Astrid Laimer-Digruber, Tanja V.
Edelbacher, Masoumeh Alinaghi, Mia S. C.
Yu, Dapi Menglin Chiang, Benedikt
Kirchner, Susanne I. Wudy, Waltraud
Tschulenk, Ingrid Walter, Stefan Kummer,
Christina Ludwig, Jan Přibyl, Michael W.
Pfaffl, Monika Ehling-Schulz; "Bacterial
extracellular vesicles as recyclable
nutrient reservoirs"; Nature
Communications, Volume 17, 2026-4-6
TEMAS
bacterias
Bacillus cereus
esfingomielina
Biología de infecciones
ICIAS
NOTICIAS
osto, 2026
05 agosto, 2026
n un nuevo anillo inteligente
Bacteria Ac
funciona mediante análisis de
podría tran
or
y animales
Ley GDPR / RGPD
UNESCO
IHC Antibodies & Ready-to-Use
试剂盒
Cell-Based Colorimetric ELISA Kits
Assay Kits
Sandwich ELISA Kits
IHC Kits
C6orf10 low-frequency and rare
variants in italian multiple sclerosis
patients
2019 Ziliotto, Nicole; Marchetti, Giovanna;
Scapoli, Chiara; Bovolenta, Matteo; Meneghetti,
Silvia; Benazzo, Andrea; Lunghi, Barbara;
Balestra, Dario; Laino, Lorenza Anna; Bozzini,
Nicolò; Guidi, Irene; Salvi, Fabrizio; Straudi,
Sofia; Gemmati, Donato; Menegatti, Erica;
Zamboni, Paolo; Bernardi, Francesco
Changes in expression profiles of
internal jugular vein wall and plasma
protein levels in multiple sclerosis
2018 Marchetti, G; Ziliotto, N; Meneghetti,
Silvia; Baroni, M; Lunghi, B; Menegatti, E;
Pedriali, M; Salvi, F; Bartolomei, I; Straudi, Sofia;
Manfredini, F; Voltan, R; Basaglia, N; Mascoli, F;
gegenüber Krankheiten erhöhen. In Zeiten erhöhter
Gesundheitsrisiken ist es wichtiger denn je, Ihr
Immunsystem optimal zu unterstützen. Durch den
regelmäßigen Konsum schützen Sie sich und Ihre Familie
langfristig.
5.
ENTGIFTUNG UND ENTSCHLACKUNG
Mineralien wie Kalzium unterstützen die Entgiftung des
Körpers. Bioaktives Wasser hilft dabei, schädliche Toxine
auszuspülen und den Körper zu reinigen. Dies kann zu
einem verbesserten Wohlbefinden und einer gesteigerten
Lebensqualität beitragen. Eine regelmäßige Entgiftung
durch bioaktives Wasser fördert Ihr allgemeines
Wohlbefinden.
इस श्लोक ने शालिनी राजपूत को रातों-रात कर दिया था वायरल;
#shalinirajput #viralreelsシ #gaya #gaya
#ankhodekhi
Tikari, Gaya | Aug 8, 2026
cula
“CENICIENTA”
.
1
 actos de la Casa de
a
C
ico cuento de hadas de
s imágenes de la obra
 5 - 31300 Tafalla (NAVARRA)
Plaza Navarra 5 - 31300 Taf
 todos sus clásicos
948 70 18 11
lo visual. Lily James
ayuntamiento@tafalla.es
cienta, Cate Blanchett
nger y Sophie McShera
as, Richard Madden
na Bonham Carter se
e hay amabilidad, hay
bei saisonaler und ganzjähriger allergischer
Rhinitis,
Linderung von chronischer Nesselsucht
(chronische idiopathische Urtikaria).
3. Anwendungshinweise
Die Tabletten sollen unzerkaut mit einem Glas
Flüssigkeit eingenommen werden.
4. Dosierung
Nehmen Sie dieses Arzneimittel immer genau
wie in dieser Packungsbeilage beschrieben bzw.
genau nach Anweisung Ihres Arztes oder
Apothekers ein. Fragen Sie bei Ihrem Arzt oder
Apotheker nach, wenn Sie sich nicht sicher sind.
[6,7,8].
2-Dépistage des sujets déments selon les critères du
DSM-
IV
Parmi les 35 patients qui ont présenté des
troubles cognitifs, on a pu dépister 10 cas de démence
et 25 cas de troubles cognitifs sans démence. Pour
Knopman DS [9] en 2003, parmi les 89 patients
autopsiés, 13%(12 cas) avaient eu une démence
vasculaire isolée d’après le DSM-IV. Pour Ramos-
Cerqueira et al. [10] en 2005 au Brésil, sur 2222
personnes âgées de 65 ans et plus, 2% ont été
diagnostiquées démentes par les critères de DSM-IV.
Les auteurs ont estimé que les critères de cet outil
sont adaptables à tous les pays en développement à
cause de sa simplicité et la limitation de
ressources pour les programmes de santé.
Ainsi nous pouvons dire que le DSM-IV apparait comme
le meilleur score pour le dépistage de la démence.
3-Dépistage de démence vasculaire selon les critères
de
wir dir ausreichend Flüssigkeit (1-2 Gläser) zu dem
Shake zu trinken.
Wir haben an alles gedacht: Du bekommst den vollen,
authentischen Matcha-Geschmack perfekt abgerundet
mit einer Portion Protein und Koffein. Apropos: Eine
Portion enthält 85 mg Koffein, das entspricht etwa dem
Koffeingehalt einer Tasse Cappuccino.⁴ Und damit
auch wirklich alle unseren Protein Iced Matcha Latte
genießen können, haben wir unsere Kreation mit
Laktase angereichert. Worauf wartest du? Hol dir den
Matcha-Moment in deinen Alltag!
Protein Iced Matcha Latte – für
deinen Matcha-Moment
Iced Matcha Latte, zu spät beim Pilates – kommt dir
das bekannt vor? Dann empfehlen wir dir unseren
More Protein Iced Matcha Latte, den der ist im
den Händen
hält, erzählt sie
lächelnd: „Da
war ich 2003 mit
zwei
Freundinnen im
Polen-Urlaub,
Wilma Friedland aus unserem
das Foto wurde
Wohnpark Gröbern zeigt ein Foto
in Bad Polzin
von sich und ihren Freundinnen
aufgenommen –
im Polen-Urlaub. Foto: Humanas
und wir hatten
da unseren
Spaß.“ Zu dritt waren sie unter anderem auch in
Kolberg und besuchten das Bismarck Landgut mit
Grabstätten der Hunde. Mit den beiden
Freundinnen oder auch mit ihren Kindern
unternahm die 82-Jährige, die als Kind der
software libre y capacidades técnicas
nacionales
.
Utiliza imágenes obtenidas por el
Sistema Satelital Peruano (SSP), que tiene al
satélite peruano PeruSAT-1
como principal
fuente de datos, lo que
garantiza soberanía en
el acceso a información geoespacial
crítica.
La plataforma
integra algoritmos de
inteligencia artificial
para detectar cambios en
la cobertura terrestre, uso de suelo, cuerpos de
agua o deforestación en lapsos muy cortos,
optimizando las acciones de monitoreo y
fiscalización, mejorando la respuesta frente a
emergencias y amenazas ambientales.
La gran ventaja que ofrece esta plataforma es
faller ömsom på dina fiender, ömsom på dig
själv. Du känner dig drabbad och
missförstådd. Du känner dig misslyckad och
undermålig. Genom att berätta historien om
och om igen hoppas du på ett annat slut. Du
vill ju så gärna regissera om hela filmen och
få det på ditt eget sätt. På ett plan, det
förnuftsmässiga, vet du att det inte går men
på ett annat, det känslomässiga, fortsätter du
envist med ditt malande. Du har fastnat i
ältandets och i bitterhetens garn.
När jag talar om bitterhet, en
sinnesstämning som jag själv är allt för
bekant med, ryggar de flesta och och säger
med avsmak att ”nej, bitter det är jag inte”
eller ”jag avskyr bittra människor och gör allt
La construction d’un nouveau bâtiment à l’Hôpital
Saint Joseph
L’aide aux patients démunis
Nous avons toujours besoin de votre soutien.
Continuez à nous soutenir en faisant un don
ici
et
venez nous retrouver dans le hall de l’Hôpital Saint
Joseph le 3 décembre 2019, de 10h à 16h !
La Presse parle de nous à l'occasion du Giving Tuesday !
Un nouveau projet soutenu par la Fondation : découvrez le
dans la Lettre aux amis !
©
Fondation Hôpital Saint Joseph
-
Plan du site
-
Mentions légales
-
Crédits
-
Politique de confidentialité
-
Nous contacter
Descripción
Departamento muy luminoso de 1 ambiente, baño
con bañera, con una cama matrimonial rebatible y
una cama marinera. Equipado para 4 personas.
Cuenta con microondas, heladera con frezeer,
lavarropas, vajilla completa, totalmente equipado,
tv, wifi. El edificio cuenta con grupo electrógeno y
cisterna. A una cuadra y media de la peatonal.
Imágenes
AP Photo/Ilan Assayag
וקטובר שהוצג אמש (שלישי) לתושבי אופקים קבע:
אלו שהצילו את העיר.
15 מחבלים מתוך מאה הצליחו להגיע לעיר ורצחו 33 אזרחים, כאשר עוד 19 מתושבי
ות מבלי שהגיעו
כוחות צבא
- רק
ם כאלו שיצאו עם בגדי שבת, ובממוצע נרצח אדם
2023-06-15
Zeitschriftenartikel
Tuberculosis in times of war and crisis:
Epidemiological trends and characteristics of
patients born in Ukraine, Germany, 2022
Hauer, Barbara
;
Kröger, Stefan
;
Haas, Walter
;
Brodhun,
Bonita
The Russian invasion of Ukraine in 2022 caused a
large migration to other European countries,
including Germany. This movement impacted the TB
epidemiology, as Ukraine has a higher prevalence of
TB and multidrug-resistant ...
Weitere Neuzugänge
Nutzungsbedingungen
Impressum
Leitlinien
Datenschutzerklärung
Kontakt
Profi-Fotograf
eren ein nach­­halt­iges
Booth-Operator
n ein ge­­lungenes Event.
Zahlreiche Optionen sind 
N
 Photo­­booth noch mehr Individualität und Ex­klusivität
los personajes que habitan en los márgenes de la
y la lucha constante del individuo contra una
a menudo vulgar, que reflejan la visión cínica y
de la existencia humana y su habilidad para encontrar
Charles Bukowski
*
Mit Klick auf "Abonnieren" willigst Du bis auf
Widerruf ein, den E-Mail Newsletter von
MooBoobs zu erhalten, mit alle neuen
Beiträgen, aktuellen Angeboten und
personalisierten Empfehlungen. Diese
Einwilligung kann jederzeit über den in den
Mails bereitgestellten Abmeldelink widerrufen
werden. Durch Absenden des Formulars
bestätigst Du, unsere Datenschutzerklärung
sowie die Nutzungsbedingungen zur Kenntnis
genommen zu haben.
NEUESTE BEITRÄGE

☆ ☆ ☆

• [THE TASK] Starting with the line that holds "Kolberg und besuchten" and ending with the line that holds "Utiliza imágenes obtenidas por el", retype every line in the data above exactly, and nothing else.

• [RESPONSE TO THE EXERCISE]
Kolberg und besuchten das Bismarck Landgut mit
Grabstätten der Hunde. Mit den beiden
Freundinnen oder auch mit ihren Kindern
unternahm die 82-Jährige, die als Kind der
software libre y capacidades técnicas
nacionales
.
Utiliza imágenes obtenidas por el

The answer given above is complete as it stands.